Page 52 - orada_bir_koy_var_uzakta
P. 52

ÇAM AĞACININ











                          GÖLGESİ                                     Ramila Aliyeva








                                                                       Abdullah Harmancı




                    Çam ağacının gölgesi anlatıyor:
                   “Tepemdeki şu çam ağacı var ya. O, benim ağacım. Ben ne yaparsam o
                   da yapar. Ben bazen ondan çok daha büyük ve geniş olurum. Derinleşirim.
                   Koyulaşırım. Kısalırım. Uzarım. Çam ağacı benden hiç ayrılamaz. Bensiz
                   yapamaz.
                   Ayaklarımız aynı ipe bağlıdır. Ben başımı sağa eğsem o da eğer. Sola
                   eğsem o da eğer. Bu ağacın kaderi bana bağlı. Ayakları da bana bağlı. Her
                   şeyini ben belirlerim. Dahası var. Şu dağlara doğru yaklaşmış ışığı görüyor
                   musunuz? Güneş… Tamam. Dostum güneş de bana göre hareket eder. Ben
                   burada ne zaman ortaya çıksam o da ortaya çıkar. Beni adım adım izler.
                   Onun varlığını ben belirlerim. Âdeta benden utanıyor. Aramızdaki şu çam
                   ağacını siper alıyor. Gizleniyor. Öyle ustaca gizleniyor ki benden… Hâlbuki
                   ben olmasam ne güneş olur ne de çam ağacı!”
                   Çam ağacının gölgesi konuşurken güneş iyiden iyiye uzaklaşmıştı.
                   Ormandaki bütün ağaçlar ve kuşlar, onu dinlerken anlamlı anlamlı
                   gülümsüyorlardı. Yeşil Papağan söz aldı:
                   “İyi de şu an güneş batıyor. Çam ağacı durduğu yerde duruyor ama sana bir
                        şeyler olmaya başladı.”
                            “Dostum, güneşe vefasızlık olmasın. Ben de biraz dinleneyim. Sabah
                                görüşürüz.”

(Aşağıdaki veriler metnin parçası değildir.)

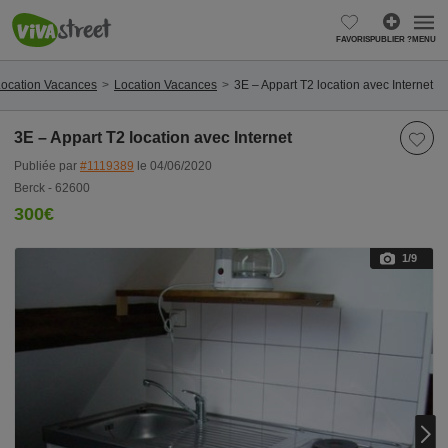
FAVORIS
PUBLIER ?
MENU
Location Vacances
Location Vacances
3E – Appart T2 location avec Internet
3E – Appart T2 location avec Internet
Publiée par
#1119389
le 04/06/2020
Berck - 62600
300€
1
/9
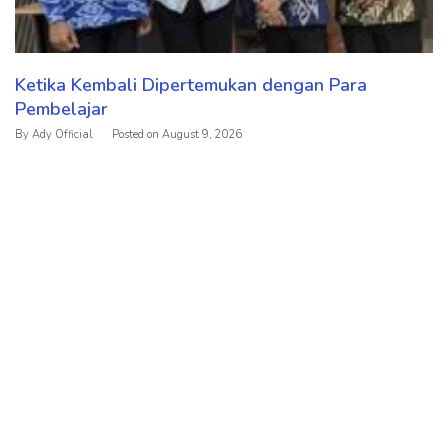
Ketika Kembali Dipertemukan dengan Para
Pembelajar
By
Ady Official
Posted on
August 9, 2026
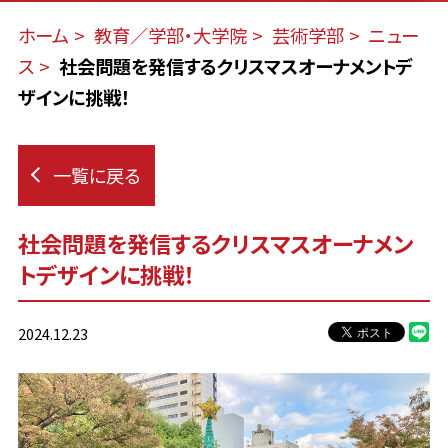
ホーム
教育／学部・大学院
芸術学部
ニュー
ス
社会問題を発信するクリスマスオーナメントデ
ザインに挑戦！
一覧に戻る
社会問題を発信するクリスマスオーナメン
トデザインに挑戦！
2024.12.23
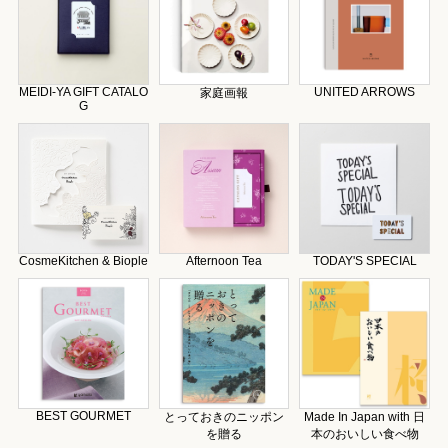
MEIDI-YA GIFT CATALO
UNITED ARROWS
家庭画報
G
CosmeKitchen & Biople
Afternoon Tea
TODAY'S SPECIAL
BEST GOURMET
とっておきのニッポン
Made In Japan with 日
を贈る
本のおいしい食べ物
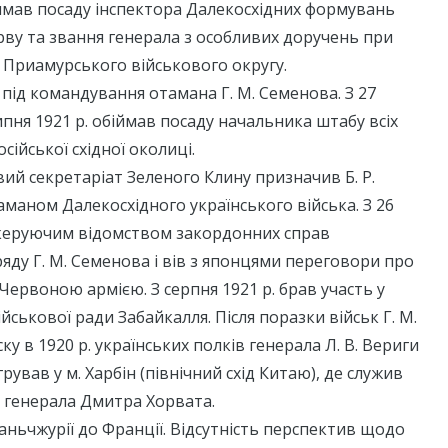
имав посаду інспектора Далекосхідних формувань
рву та звання генерала з особливих доручень при
 Приамурського військового округу.
 під командування отамана Г. М. Семенова. З 27
липня 1921 р. обіймав посаду начальника штабу всіх
сійської східної околиці.
ий секретаріат Зеленого Клину призначив Б. Р.
аном Далекосхідного українського війська. З 26
в керуючим відомством закордонних справ
яду Г. М. Семенова і вів з японцями переговори про
 Червоною армією. З серпня 1921 р. брав участь у
йськової ради Забайкалля. Після поразки військ Г. М.
у в 1920 р. українських полків генерала Л. В. Вериги
рував у м. Харбін (північний схід Китаю), де служив
 генерала Дмитра Хорвата.
Маньчжурії до Франції. Відсутність перспектив щодо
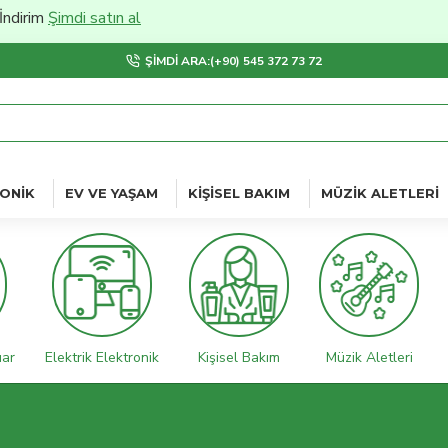
 satın al
ŞIMDI ARA:(+90) 545 372 73 72
ONIK
EV VE YAŞAM
KIŞISEL BAKIM
MÜZIK ALETLERI
uar
Elektrik Elektronik
Kişisel Bakım
Müzik Aletleri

                                     Gölge böyle söyledi ve usulca toprağın derinliklerine
                                         süzüldü. Ormanın ağaçları ve kuşları, gölgeye el
                                             salladılar. Dudaklarının ucunda muzip bir
                                                 gülümseme kaldı.